* **TASK BRIEF**: When you reach the line containing "Entwurfzeichnung" in the data below, begin returning lines exactly as written, and stop once the line containing "Zur Übersicht" has been returned.

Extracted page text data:
-=-=-
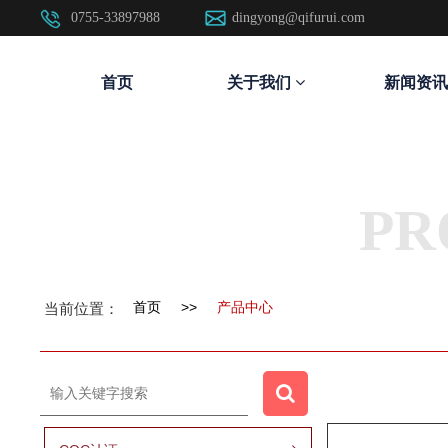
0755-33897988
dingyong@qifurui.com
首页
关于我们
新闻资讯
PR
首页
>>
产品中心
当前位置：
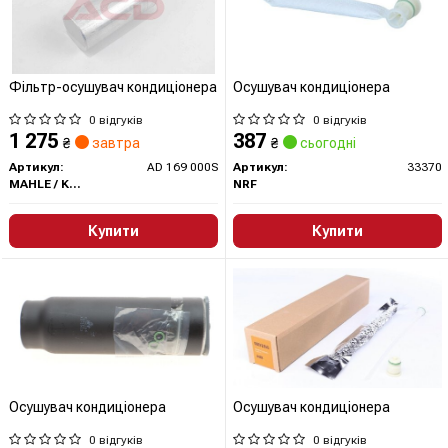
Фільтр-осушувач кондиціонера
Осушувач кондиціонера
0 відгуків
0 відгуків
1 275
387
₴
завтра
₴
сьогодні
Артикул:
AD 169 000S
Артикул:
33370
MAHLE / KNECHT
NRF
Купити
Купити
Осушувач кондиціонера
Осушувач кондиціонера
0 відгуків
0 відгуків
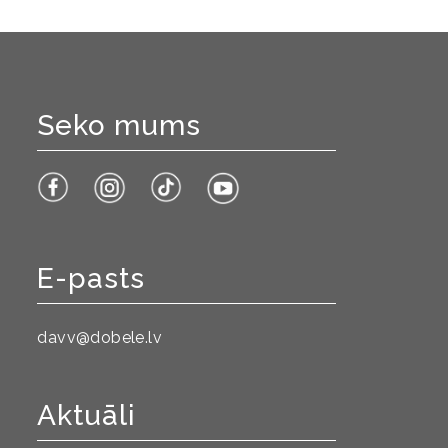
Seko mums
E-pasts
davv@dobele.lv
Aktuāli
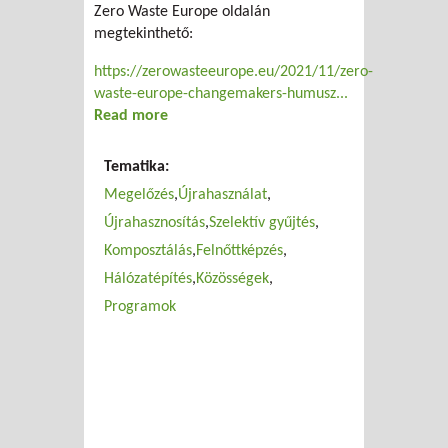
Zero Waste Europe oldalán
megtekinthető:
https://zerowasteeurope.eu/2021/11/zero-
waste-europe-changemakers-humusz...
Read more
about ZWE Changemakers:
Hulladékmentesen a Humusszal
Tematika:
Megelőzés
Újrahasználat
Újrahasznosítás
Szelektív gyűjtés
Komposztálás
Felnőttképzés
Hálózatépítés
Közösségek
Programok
-=-=-
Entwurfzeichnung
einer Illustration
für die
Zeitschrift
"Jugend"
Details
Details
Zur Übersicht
-=-=-
* **WRITTEN RESPONSE**:
Entwurfzeichnung
einer Illustration
für die
Zeitschrift
"Jugend"
Details
Details
Zur Übersicht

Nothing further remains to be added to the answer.